_Text transcribed from the pages_.

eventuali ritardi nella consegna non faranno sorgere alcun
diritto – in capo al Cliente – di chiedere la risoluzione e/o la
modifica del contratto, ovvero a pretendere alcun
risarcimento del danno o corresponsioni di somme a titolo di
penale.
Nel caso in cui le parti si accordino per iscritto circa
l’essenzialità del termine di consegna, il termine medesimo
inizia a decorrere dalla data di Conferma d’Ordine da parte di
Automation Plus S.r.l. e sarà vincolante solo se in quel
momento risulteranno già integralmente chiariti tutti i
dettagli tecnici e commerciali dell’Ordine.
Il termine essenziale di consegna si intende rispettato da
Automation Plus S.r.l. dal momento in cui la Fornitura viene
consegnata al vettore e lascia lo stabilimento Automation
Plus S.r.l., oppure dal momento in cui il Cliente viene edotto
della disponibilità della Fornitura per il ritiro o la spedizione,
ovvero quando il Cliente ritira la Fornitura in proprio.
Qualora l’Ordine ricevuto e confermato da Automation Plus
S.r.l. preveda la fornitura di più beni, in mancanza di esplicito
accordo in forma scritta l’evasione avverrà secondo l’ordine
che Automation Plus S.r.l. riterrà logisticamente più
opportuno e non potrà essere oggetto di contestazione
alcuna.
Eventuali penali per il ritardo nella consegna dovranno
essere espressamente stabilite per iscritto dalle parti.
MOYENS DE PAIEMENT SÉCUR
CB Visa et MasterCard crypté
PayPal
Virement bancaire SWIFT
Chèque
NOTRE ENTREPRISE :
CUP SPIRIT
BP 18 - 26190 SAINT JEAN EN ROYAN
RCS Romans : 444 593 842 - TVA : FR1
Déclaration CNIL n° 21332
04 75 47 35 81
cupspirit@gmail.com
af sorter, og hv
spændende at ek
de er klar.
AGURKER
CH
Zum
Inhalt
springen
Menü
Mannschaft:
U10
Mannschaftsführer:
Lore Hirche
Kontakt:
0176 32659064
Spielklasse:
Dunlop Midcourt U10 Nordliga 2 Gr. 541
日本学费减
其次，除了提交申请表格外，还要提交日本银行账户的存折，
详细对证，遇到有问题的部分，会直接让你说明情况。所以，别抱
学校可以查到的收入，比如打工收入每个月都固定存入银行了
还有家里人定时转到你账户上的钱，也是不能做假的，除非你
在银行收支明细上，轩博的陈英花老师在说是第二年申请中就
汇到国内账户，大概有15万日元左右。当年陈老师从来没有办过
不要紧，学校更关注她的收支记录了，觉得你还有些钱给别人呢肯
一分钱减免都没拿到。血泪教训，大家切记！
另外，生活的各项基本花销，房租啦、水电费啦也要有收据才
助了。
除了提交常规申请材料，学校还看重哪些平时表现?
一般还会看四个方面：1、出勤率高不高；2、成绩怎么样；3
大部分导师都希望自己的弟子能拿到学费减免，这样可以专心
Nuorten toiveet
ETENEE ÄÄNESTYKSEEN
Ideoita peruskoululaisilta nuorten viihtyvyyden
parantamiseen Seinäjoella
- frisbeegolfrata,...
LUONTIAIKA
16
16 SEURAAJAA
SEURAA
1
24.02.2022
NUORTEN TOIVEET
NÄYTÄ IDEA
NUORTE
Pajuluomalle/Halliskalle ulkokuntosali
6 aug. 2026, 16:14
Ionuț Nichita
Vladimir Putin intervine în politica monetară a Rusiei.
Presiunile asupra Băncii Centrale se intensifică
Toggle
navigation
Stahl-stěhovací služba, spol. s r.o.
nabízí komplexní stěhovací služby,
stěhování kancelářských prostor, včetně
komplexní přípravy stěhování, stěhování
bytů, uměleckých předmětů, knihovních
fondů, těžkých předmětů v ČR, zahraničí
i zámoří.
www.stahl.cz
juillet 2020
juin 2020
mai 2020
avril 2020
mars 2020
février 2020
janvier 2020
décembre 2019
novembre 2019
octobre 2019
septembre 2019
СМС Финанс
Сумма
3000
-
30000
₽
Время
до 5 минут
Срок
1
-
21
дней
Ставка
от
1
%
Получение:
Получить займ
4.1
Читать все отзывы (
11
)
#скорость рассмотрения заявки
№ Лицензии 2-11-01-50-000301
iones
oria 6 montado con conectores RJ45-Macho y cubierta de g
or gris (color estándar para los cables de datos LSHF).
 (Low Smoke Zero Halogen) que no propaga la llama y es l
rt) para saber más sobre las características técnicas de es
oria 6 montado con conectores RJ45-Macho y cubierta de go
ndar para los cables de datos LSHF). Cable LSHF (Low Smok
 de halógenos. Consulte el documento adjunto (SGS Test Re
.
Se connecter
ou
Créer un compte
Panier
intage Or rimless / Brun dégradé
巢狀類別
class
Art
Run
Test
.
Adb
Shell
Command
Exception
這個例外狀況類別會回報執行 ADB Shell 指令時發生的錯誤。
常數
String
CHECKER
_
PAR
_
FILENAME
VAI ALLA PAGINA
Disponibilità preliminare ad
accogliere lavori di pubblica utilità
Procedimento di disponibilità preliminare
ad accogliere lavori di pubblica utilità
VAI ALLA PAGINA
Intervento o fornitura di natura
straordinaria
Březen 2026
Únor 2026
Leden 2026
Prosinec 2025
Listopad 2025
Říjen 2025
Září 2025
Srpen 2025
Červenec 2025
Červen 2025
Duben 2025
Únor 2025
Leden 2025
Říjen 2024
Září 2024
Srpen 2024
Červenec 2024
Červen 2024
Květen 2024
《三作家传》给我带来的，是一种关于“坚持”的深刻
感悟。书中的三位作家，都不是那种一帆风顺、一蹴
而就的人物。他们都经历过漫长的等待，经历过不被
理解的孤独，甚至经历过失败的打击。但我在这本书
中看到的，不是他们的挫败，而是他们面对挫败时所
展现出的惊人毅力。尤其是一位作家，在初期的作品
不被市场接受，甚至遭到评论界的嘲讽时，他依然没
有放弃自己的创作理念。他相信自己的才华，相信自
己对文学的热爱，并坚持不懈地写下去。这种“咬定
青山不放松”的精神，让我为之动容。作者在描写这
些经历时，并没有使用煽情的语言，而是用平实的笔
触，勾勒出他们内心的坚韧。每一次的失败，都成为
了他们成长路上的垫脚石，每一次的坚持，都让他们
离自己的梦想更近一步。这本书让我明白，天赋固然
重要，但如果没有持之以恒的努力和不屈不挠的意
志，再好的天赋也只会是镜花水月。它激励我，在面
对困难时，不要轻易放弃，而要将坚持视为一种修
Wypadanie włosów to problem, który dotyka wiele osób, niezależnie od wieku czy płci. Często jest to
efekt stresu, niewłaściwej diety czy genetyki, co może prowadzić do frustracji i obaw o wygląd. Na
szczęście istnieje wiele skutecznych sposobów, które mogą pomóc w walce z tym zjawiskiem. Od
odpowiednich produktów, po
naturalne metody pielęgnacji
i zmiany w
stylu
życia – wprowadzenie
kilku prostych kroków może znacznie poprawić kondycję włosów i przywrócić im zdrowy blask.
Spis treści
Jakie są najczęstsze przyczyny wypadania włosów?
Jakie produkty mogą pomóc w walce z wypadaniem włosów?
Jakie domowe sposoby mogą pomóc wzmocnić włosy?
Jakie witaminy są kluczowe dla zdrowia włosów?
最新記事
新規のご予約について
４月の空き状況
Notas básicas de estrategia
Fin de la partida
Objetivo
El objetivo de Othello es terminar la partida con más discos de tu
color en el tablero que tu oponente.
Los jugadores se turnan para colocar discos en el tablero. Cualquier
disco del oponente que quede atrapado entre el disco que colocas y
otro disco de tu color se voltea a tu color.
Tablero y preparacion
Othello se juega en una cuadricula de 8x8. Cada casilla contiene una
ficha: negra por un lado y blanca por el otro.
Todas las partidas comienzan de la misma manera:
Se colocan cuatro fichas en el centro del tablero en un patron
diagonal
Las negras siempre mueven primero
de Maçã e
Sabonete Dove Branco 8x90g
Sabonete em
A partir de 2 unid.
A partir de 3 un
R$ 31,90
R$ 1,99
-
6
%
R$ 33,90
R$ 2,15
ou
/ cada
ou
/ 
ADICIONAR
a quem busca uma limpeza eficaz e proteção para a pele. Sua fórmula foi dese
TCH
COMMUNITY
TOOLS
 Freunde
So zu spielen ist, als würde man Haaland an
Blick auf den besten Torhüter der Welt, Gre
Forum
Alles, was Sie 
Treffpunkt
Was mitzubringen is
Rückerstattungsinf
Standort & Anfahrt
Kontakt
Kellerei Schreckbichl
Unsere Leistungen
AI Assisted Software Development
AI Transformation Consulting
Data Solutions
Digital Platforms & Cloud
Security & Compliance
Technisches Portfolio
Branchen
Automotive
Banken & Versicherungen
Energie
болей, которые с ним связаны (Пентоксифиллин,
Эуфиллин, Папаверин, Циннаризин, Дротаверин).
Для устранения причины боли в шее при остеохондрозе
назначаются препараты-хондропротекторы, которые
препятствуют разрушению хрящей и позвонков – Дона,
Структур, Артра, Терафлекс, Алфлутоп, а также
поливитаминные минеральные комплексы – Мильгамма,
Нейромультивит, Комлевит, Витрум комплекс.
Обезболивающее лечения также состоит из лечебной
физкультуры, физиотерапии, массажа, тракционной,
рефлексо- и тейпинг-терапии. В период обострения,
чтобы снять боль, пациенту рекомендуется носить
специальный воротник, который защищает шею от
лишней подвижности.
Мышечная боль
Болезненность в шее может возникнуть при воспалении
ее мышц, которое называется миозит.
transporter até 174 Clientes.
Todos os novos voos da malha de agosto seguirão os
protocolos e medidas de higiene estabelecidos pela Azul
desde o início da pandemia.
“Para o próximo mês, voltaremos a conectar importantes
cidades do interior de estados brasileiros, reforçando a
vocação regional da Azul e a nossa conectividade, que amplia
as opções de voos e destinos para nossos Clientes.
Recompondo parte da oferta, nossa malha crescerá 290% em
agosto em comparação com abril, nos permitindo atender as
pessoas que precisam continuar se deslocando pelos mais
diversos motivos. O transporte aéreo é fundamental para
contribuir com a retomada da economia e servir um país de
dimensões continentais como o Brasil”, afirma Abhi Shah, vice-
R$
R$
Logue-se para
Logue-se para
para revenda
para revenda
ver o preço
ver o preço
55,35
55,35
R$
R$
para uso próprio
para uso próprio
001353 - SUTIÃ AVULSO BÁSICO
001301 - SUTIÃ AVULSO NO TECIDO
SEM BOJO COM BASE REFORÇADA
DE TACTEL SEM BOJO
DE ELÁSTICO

_Work order_.
Retype the listing from its very first line through the line containing "opportuno e non", keeping each line unchanged.

_Exercise response_.
eventuali ritardi nella consegna non faranno sorgere alcun
diritto – in capo al Cliente – di chiedere la risoluzione e/o la
modifica del contratto, ovvero a pretendere alcun
risarcimento del danno o corresponsioni di somme a titolo di
penale.
Nel caso in cui le parti si accordino per iscritto circa
l’essenzialità del termine di consegna, il termine medesimo
inizia a decorrere dalla data di Conferma d’Ordine da parte di
Automation Plus S.r.l. e sarà vincolante solo se in quel
momento risulteranno già integralmente chiariti tutti i
dettagli tecnici e commerciali dell’Ordine.
Il termine essenziale di consegna si intende rispettato da
Automation Plus S.r.l. dal momento in cui la Fornitura viene
consegnata al vettore e lascia lo stabilimento Automation
Plus S.r.l., oppure dal momento in cui il Cliente viene edotto
della disponibilità della Fornitura per il ritiro o la spedizione,
ovvero quando il Cliente ritira la Fornitura in proprio.
Qualora l’Ordine ricevuto e confermato da Automation Plus
S.r.l. preveda la fornitura di più beni, in mancanza di esplicito
accordo in forma scritta l’evasione avverrà secondo l’ordine
che Automation Plus S.r.l. riterrà logisticamente più
opportuno e non potrà essere oggetto di contestazione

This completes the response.